Recently, des agriculteurs français ont exprimé leur frustration en déversant 20 tonnes de pommes de terre sur le pont de la Concorde à Paris, illustrant leur colère contre la crise actuelle. Selon Denis Lavenant, agriculteur des Yvelines, « cela nous coûte moins cher de donner ces pommes de terre que de les stocker ». En Belgique, des actions similaires ont eu lieu, avec de nombreux agriculteurs distribuant des tracts et des tubercules sur une autoroute, dénonçant des prix qui plongent en dessous des seuils viables.
François-Xavier Broutin, directeur des affaires économiques au CNIPT, explique que le secteur a été frappé par un « déséquilibre entre l'offre et la demande », exacerbant la situation. Le réseau NEPG, qui regroupe les quatre principaux producteurs européens, alerte sur une surproduction croissante. En effet, une récolte avoisinant les 30 millions de tonnes est attendue, représentant une hausse de 10 % par rapport à l'année précédente.
Cette abondance de récoltes, issue principalement des géants comme l'Allemagne, qui réalise sa meilleure année en 25 ans, et la France, montre que l'offre dépasse largement la demande. « La demande industrielle recule alors que l'offre continue de croître », note Broutin.
Les raisons de ce phénomène sont multiples : « une contraction du marché des frites surgelées » due à l’augmentation des droits de douane américains, un euro fort qui entrave les exportations, et une concurrence accrue de produits transformés provenant de pays tels que la Chine et l'Inde. En l'espace de seulement deux ans, les exportations indiennes et chinoises de frites congelées vers les pays voisins ont multiplié par dix, exacerbé par une diminution des exportations de l'UE.
Malgré cette situation délicate, certains experts estiment que cette crise pourrait être conjoncturelle. Broutin évoque une augmentation soutenue de la demande mondiale, notamment en France, où les surfaces cultivées augmentent de manière disproportionnée par rapport à la demande réelle. « Les volumes récoltés cette année correspondent à ceux attendus pour 2030 », note-t-il, faisant référence à de nouvelles usines qui sont en cours de construction pour répondre à cette demande croissante.

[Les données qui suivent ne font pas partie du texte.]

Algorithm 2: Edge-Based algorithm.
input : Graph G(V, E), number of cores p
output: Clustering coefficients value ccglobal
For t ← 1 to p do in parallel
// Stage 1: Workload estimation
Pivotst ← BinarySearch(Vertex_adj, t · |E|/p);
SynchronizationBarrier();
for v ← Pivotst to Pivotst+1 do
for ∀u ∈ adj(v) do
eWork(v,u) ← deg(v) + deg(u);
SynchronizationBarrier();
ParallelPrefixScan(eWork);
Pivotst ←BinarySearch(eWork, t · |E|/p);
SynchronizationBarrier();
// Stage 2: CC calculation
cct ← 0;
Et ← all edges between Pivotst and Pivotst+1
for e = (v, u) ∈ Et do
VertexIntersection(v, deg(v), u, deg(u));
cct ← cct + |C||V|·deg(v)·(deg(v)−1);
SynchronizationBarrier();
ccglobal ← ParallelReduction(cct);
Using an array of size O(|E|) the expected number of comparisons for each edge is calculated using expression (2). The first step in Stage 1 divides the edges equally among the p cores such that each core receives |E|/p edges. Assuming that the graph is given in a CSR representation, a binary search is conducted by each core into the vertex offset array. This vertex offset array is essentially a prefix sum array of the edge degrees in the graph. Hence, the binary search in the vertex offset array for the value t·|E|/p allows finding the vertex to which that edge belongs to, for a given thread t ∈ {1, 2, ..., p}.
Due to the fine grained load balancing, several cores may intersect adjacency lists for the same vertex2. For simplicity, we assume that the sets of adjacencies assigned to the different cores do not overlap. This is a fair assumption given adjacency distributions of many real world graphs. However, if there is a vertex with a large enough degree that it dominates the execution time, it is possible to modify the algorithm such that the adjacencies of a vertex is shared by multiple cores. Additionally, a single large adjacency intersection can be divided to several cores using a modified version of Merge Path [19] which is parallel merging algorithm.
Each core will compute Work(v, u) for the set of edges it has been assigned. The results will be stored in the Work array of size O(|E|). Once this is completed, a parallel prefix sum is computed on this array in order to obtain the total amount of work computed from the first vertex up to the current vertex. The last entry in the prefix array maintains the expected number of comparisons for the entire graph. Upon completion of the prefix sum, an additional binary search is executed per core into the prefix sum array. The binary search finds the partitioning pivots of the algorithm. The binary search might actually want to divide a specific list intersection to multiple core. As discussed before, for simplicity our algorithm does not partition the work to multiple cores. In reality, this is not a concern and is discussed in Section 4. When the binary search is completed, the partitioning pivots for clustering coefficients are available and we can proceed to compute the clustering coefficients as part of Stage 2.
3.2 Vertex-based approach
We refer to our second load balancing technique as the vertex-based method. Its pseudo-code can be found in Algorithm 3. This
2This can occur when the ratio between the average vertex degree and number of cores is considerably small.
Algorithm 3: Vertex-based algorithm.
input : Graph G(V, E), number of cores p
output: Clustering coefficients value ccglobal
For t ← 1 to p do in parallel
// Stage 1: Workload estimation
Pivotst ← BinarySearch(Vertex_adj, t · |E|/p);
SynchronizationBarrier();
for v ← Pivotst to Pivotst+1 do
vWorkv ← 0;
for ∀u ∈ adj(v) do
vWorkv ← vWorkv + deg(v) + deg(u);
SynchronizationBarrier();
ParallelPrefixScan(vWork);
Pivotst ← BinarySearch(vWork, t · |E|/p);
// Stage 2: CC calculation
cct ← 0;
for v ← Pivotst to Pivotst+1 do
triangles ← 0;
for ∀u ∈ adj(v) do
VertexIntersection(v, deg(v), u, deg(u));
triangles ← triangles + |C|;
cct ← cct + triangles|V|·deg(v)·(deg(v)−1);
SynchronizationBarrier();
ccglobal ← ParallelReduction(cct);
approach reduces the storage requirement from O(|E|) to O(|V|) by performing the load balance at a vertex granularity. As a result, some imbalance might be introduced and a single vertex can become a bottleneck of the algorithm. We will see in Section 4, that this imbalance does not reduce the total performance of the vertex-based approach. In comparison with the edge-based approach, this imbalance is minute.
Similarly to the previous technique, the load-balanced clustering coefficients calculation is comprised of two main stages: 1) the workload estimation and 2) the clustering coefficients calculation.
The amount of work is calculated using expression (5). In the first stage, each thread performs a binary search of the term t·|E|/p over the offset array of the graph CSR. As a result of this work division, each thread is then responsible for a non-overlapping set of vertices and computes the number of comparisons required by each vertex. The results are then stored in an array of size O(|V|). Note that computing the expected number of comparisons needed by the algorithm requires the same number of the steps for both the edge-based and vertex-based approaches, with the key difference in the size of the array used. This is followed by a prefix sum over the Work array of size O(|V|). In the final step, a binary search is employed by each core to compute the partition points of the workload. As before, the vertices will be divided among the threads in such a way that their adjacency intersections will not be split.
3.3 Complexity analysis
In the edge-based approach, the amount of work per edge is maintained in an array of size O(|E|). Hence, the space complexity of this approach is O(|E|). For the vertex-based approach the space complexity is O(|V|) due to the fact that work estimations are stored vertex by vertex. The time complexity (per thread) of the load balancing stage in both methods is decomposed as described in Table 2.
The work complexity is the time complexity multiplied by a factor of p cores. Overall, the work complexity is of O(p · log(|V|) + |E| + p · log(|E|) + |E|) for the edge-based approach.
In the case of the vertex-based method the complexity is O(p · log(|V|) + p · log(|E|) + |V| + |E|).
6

Cependant, la situation reste critique pour les producteurs, avec des prix dégringolant à des niveaux alarmants. Alors qu'une grande partie des volumes est sécurisée par des contrats, certains agriculteurs se trouvent affectés par les circonstances du marché libre. Fin 2025, le prix des pommes de terre variait entre 0,50 et 4 euros les 100 kg selon les régions, poussant le NEPG à interroger les agriculteurs sur leur volonté de « produire tout en perdant de l'argent ».

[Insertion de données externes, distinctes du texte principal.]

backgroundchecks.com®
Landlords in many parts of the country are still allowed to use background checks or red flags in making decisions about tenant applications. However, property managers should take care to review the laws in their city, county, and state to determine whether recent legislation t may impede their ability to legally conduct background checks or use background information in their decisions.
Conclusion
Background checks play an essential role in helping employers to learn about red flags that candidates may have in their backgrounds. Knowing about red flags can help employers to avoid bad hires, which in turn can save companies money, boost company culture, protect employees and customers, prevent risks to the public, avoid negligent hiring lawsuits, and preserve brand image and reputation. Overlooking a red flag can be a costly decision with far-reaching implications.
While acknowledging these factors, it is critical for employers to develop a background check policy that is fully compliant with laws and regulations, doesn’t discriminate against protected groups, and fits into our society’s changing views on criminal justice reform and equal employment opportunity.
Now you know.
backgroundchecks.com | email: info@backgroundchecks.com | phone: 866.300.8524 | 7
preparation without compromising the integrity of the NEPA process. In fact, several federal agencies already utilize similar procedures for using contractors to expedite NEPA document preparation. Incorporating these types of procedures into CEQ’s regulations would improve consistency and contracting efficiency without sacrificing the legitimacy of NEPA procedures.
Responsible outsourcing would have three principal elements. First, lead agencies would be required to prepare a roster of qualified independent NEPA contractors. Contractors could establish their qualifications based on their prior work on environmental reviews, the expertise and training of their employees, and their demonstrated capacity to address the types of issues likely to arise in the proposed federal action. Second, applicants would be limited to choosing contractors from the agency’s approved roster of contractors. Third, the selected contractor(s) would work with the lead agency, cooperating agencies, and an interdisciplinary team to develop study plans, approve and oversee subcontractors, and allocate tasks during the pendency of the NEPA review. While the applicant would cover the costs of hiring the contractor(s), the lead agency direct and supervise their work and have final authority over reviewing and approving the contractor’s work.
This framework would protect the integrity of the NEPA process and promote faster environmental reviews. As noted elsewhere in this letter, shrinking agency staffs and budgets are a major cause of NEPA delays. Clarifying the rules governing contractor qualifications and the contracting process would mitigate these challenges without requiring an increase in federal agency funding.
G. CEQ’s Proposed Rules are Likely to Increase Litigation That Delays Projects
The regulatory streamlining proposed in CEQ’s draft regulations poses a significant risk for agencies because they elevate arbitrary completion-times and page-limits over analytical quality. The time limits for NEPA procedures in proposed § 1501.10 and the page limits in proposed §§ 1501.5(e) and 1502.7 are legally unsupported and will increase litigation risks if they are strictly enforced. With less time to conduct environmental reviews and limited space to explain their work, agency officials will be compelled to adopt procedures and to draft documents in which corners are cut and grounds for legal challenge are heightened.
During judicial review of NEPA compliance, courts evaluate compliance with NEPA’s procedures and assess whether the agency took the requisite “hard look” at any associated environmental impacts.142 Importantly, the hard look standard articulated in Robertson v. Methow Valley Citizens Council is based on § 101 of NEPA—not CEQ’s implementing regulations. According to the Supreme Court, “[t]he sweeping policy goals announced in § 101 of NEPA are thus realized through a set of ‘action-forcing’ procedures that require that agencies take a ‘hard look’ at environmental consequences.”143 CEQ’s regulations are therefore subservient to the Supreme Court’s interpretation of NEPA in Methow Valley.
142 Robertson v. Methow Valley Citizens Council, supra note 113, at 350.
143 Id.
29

En France, l'UNPT a signalé une réduction significative des contrats proposée par les industriels, assortie d'une « baisse de 25 % » des prix annoncés. Par exemple, le prix de la tonne de pommes de terre Fontane est passé de 180 euros l'année dernière à environ 130 euros cette année. Cette situation pourrait forcer les agriculteurs à reconsidérer leurs choix de culture dans l'année à venir.